Énoncé 1. Indiquez, pour chacune des affirmations suivantes, si elle concorde avec l'extrait sur les ressources forestières, en répondant par oui ou par non et en citant textuellement les mots qui tranchent. (a) Les ressources forestières produisant des biens et services privés peuvent être gérées efficacement par des individus et des familles. (b) L'étude traite de manière systématique tous les facteurs d'incitation issus de la communauté. (c) La forme de gouvernement nécessaire à la gestion des biens d'usage commun ou publics est obligatoirement formelle.
Énoncé 2. D'après l'extrait sur les ressources forestières, qu'exige en général la gestion efficace des ressources qui engendrent des biens et services d'usage commun ou publics ?
Énoncé 3. Prolongez l'extrait sur les ressources forestières à partir de sa dernière phrase.

Texte présenté.
Le caractère variable des ressources forestières et des biens et services qu'elles peuvent produire, en fonction d'environnements donnés et avec des technologies particulières, est un facteur dont il faut tenir compte lorsqu'il s'agit de choisir les institutions les plus aptes à promouvoir une gestion soutenable de ces mêmes ressources. Les ressources forestières produisant des biens et des services dont la nature est privée en ce qui concerne leurs caractéristiques économiques, peuvent en général être gérées de manière très efficace par des individus et des familles, agissant en tant qu'agents privés. Les ressources forestières qui engendrent des biens et des services d'usage commun ou des biens et services publics, exigent en général une action collective pour assurer leur gestion efficace. Pour cela il faut habituellement l'intervention d'une certaine forme de gouvernement, dont la nature peut être formelle ou informelle. Se pose alors la question des règles opératoires et des institutions.

ATTRIBUTS DES COMMUNAUTES EN TANT QUE SOURCES D'INCITATIONS

Les mœurs et coutumes des communautés, leurs normes, leurs valeurs morales, leurs croyances et leurs pratiques religieuses, ainsi que leurs traditions, le degré d'intensité tant de la concurrence que de la réciprocité dans leurs rapports intra-communautaires et inter-communautaires, les débouchés des marchés, etc., tous ces facteurs engendrent des incitations pour diverses classes d'acteurs. Un certain nombre de ces thèmes figurent dans la présente étude, et sont traités par le biais de l'analyse des règles et des institutions (voir la section qui suit). D'autres, en raison du manque d'information, ne font pas l'objet d'un traitement systématique. Mais il n'en demeure pas moins que toute personne cherchant à analyser des problèmes de foresterie communautaire doit prendre conscience des sources d'incitations issues de la communauté, et tenir compte des effets de ces sources tant sur les problèmes que sur les solutions éventuelles.

Données ci-dessous.

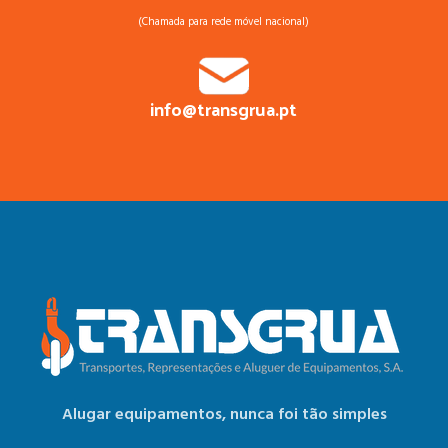
(Chamada para rede móvel nacional)
info@transgrua.pt
Alugar equipamentos,
nunca foi tão simples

Réponse 1.
(a) Oui : « peuvent en général être gérées de manière très efficace par des individus et des familles, agissant en tant qu'agents privés ».
(b) Non : « D'autres, en raison du manque d'information, ne font pas l'objet d'un traitement systématique. »
(c) Non : « dont la nature peut être formelle ou informelle ».

Réponse 2. Une action collective.

Réponse 3.
REGLES OPERATOIRES ET INSTITUTIONS EN TANT QU'INCITATIONS POUSSANT A GERER LES RESSOURCES FORESTIERES

Le présent document fait l'analyse des institutions en tant qu'ensembles de règles. Le concept d'institution englobe à la fois les organisations, et les règles régissant le comportement dans un certain domaine. Comme exemples d'organisations que l'on trouve souvent engagées dans la gestion des ressources forestières, on peut citer les institutions nationales publiques, tel le service forestier, les gouvernements villageois non officiels, les organisations bénévoles privées, les groupes de jeunesse et les classes d'âge. Certaines institutions ne sont pas des organisations, mais dictent de fait les comportements; elles comportent des ensembles de règles concernant des questions telles que le régime foncier, la gestion de l'utilisation des sols, les droits de propriété sur les ressources forestières, et la mobilisation de ressources en nature, en main-d'œuvre et en espèces pour financer la gestion des ressources renouvelables.

Les règles opératoires sont les règles qui guident les individus lorsqu'ils prennent des décisions, comme par exemple des décisions sur l'utilisation des ressources forestières. Dans tous les cas, elles sont comprises par ceux auxquels elles s'appliquent, surveillées durant leur application, et exécutoires.3 Les règles opératoires peuvent être identiques aux lois officielles et écrites et à la réglementation administrative en vigueur, qui sont appliquées, suivies et respectées, ou bien elles peuvent être constituées de conventions relatives aux comportements appropriés et inadéquats, non écrites mais appliquées, suivies et respectées.

Les règles opératoires (de même que les règles formelles couchées par écrit) se prêtent à une analyse selon trois catégories : les rapports d'autorisation, les rapports d'autorité, et les pouvoirs déterminants des responsables. Une analyse des règles opératoires, utilisant ces catégories, peut révéler comment une règle donnée engendre (ou ne peut engendrer) des incitations pour certaines sortes d'activités, ou bien dissuade les acteurs de s'engager dans d'autres sortes de comportement.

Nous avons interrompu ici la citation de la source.